# What is needed
Transcribe the entries below exactly, starting with the line that has "Figure 2: Visual" and stopping after the line that has "Table 3. Web"; no pictures belong in the copy.

# Exercise material
╭──

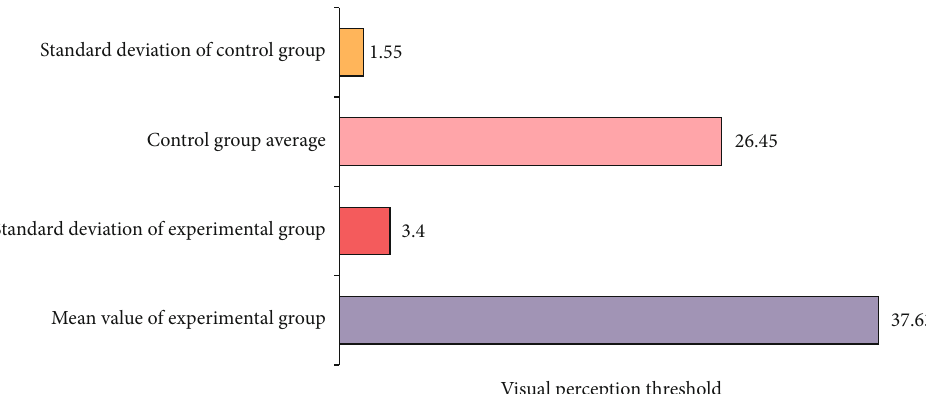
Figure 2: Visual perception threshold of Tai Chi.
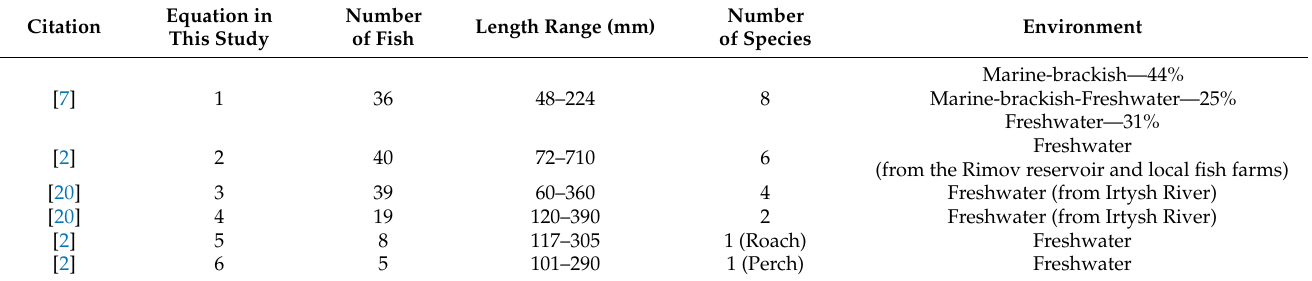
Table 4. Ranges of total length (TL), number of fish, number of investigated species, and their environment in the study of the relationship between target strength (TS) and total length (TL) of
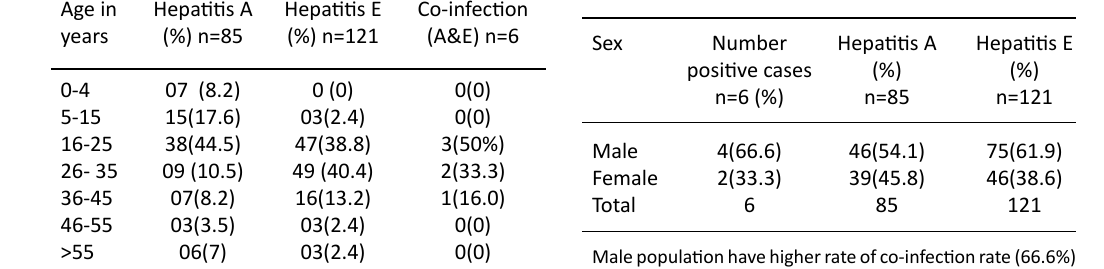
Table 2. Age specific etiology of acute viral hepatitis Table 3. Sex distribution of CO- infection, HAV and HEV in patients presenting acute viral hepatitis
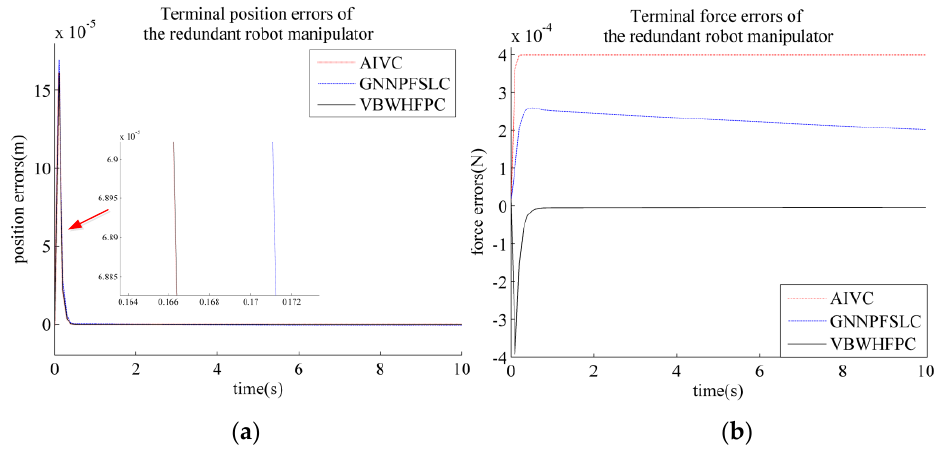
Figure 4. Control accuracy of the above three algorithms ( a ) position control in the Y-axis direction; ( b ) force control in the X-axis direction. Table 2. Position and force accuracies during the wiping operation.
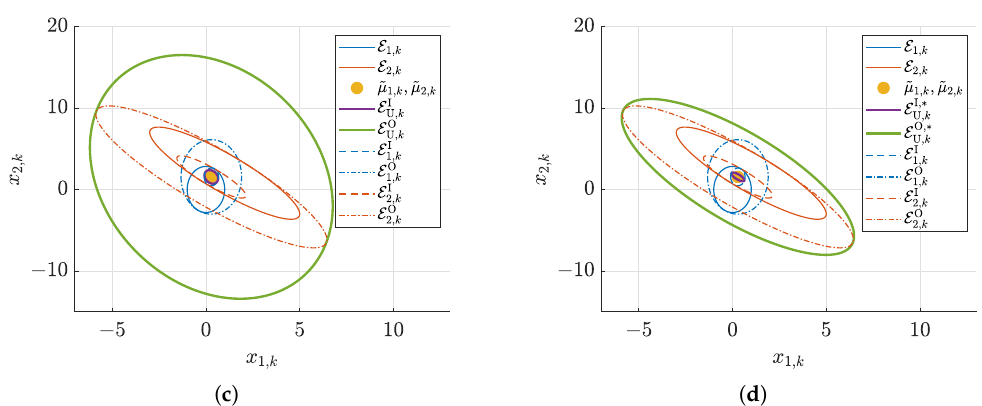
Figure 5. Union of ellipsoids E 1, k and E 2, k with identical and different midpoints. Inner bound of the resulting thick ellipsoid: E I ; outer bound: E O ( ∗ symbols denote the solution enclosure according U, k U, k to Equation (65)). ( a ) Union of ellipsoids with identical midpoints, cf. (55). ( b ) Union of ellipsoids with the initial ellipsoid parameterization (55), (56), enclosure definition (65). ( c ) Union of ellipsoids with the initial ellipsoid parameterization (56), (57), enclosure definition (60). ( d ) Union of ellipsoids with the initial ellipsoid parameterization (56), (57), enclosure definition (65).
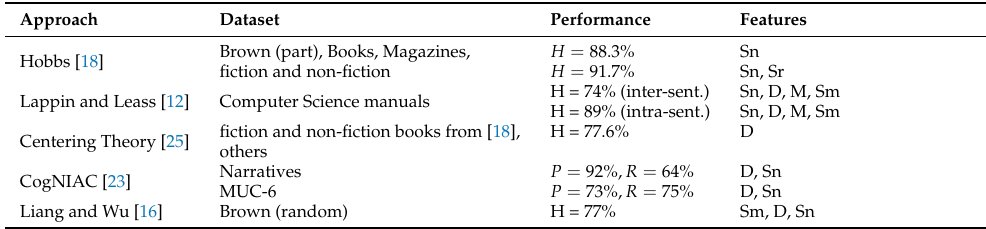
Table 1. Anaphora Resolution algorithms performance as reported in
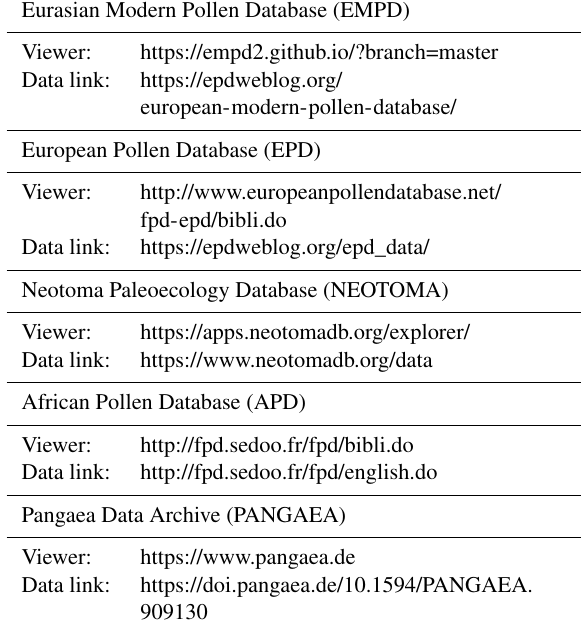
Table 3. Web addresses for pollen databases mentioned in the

╰──
╭──

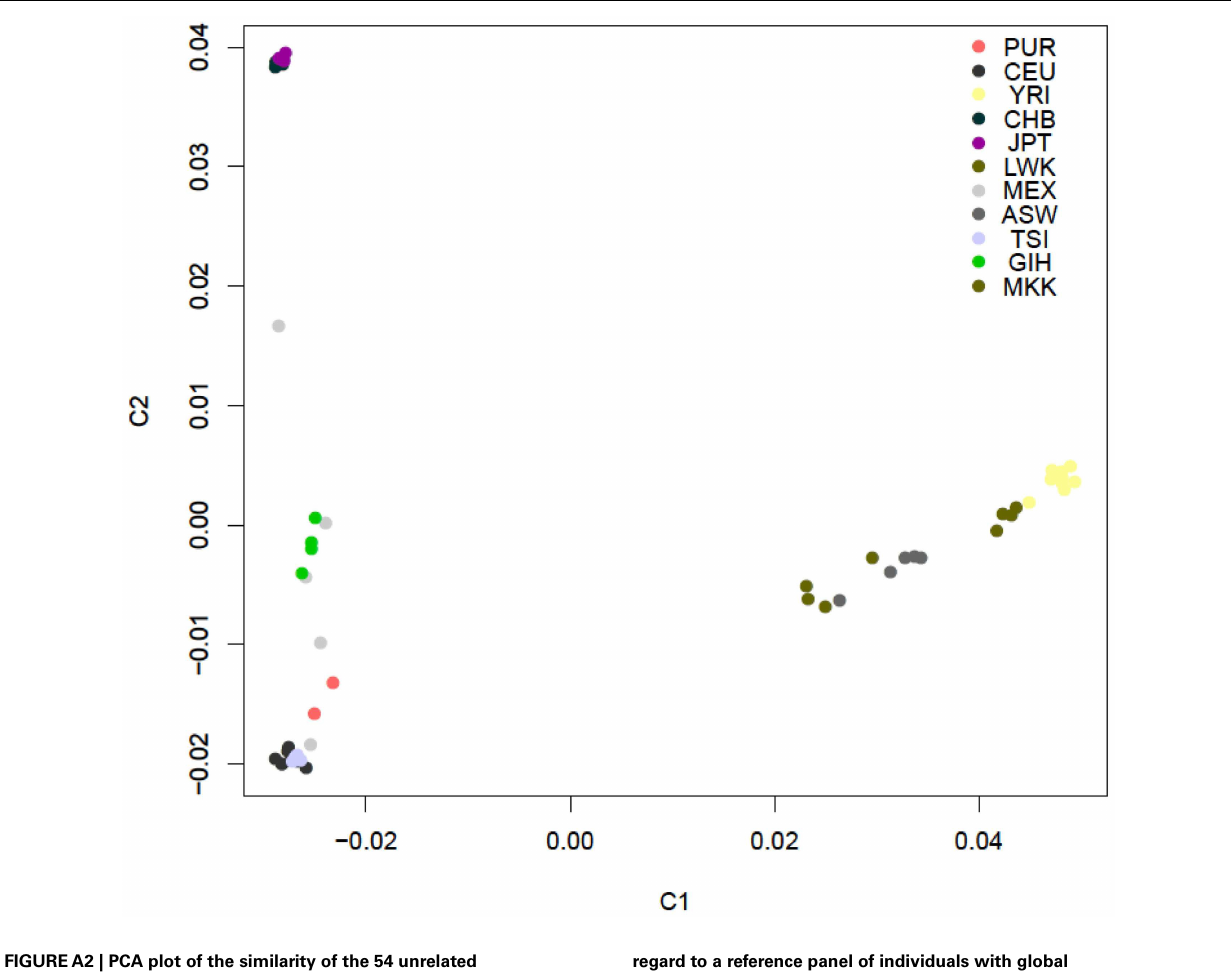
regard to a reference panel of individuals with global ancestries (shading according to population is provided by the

╰──

# Answer to the problem
Figure 2: Visual perception threshold of Tai Chi.
Table 4. Ranges of total length (TL), number of fish, number of investigated species, and their environment in the study of the relationship between target strength (TS) and total length (TL) of
Table 2. Age specific etiology of acute viral hepatitis Table 3. Sex distribution of CO- infection, HAV and HEV in patients presenting acute viral hepatitis
Figure 4. Control accuracy of the above three algorithms ( a ) position control in the Y-axis direction; ( b ) force control in the X-axis direction. Table 2. Position and force accuracies during the wiping operation.
Figure 5. Union of ellipsoids E 1, k and E 2, k with identical and different midpoints. Inner bound of the resulting thick ellipsoid: E I ; outer bound: E O ( ∗ symbols denote the solution enclosure according U, k U, k to Equation (65)). ( a ) Union of ellipsoids with identical midpoints, cf. (55). ( b ) Union of ellipsoids with the initial ellipsoid parameterization (55), (56), enclosure definition (65). ( c ) Union of ellipsoids with the initial ellipsoid parameterization (56), (57), enclosure definition (60). ( d ) Union of ellipsoids with the initial ellipsoid parameterization (56), (57), enclosure definition (65).
Table 1. Anaphora Resolution algorithms performance as reported in
Table 3. Web addresses for pollen databases mentioned in the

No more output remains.